Throughout the early 1950s, de Staël travelled with a quasi-nomadic urgency before finally settling in Antibes in 1954 and establishing his studio there. In contrast to the shattering blue light that pervades many of his Mediterranean landscapes and seascapes of the period, Cinq Bouteilles is a brooding still life evocative of his increasing sense of isolation and despair. In Antibes, de Staël began to paint in total isolation with unprecedented obsessive passion, and the works executed in the last two years of his life marked another radical stylistic departure for him. Relinquishing the palette knife which he had employed to apply great slabs of pigment to the surface of his paintings, in Cinq Bouteilles we see how he to deliberately thins his oils with turpentine in search of a more expressive gesture using the brush. Areas of thicker paint, like the white form to the left, stand out against areas which are very thinly brushed. Liberated from servitude to the deeply textured materiality of paint, in his late oeuvre de Stael discovers a freshness and immediacy that oozes painterly confidence.

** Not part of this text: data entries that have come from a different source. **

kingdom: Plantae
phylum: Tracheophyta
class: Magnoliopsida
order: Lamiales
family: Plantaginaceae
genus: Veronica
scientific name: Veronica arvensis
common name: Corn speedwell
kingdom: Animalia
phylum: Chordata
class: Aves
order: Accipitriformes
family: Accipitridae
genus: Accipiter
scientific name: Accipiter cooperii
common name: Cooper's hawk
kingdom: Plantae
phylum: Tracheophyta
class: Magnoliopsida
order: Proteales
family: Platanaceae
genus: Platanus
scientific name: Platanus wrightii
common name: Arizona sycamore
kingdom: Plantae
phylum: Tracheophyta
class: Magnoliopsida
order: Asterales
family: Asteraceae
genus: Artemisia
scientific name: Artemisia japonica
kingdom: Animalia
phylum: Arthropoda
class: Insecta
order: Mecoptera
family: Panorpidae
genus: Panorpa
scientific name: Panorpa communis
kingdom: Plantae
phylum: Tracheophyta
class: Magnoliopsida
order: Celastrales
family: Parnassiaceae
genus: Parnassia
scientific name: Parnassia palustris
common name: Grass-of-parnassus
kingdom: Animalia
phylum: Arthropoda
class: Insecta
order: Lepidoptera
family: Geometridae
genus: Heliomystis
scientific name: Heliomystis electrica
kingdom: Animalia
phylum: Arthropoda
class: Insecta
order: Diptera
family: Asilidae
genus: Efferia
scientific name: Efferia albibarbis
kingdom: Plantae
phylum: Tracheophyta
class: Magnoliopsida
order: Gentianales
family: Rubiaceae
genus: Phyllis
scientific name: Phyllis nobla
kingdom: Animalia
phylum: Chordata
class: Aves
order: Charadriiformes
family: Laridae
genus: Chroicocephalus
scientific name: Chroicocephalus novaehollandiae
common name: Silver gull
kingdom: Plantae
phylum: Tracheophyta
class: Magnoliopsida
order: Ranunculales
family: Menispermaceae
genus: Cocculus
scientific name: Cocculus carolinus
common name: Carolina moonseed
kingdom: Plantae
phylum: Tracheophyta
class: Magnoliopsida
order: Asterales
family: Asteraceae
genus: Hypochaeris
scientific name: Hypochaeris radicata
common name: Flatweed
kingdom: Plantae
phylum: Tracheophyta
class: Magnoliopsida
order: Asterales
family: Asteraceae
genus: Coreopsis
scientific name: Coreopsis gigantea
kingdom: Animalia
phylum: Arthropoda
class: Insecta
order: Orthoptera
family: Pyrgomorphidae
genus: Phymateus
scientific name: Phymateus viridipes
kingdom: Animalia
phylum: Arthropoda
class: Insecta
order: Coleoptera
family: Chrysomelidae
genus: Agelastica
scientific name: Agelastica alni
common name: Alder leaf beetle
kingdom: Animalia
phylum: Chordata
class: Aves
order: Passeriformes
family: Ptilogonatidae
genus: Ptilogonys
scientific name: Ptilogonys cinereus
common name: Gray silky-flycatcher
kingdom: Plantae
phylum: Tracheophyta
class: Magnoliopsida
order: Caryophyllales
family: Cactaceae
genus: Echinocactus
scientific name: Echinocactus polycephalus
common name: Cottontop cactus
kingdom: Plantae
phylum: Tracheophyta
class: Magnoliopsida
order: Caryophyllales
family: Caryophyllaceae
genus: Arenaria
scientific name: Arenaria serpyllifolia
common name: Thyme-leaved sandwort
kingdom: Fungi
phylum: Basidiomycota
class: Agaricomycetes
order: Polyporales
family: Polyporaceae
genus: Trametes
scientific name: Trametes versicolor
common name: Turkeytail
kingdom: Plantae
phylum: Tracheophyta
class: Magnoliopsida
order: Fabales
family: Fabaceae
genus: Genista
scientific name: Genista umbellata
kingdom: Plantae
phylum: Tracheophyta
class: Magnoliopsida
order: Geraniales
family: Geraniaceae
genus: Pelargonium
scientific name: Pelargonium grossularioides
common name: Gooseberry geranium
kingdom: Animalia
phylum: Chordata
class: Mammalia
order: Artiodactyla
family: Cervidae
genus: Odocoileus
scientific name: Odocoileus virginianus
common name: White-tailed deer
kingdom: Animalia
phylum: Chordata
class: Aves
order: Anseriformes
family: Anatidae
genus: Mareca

Hovering between absolute form and formlessness, between three-dimensional illusionism and surface abstraction, the present work achieves a sublime clarity of expression. The three-dimensional space of the table top is created by a second layer of black paint, darker and glossier in the upper half of the canvas, which creates a horizon line which inclines from left to right behind the bottles. Conventionally, this device anchors the objects in space and aids the eye to discern a three-dimensional spatial relationship. However, just like Cézanne, de Stael deliberately ruptures this stability, setting off an equivocalness which energises the composition. The horizon line, instead of joining up in a continuous line from left to right, is fractured and disjointed and seemingly does not join up behind the objects. This device can be seen in Still Life works by Cézanne, such as Pot of Flowers and Pears, circa 1885, in the Courtauld Institute of Art Collection. The effect is to reinforce the abstract relationships, to see the forms not as representations of objects in life but as interlinked elements in a picture. At the same time that Ad Reinhardt was making his first black paintings using a similar device of black on black, de Staël was making his own exploration into the rich seam between abstraction and representation. Carefully breaking down what he sees into its underlying geometric forms, de Staël uses these real subjects as the stimulus for his paintings. However, his abstract training teaches him to arrange forms and colours on the canvas according to other laws, so that although Cinq Bouteilles has a still life at its genesis, it launches into a marvellous exercise in abstract colourism in which painting is pared down to its most essential attributes.
Cinq Bouteilles is a beautiful example from the crowning moment in de Staël's career, in which the ingenuity and turmoil of his poetic vision are powerfully resolved. Within this composition of superlative balance, freshness and fluidity, de Staël finally achieves the harmonious tension and ambiguity he had obsessively sought throughout his career.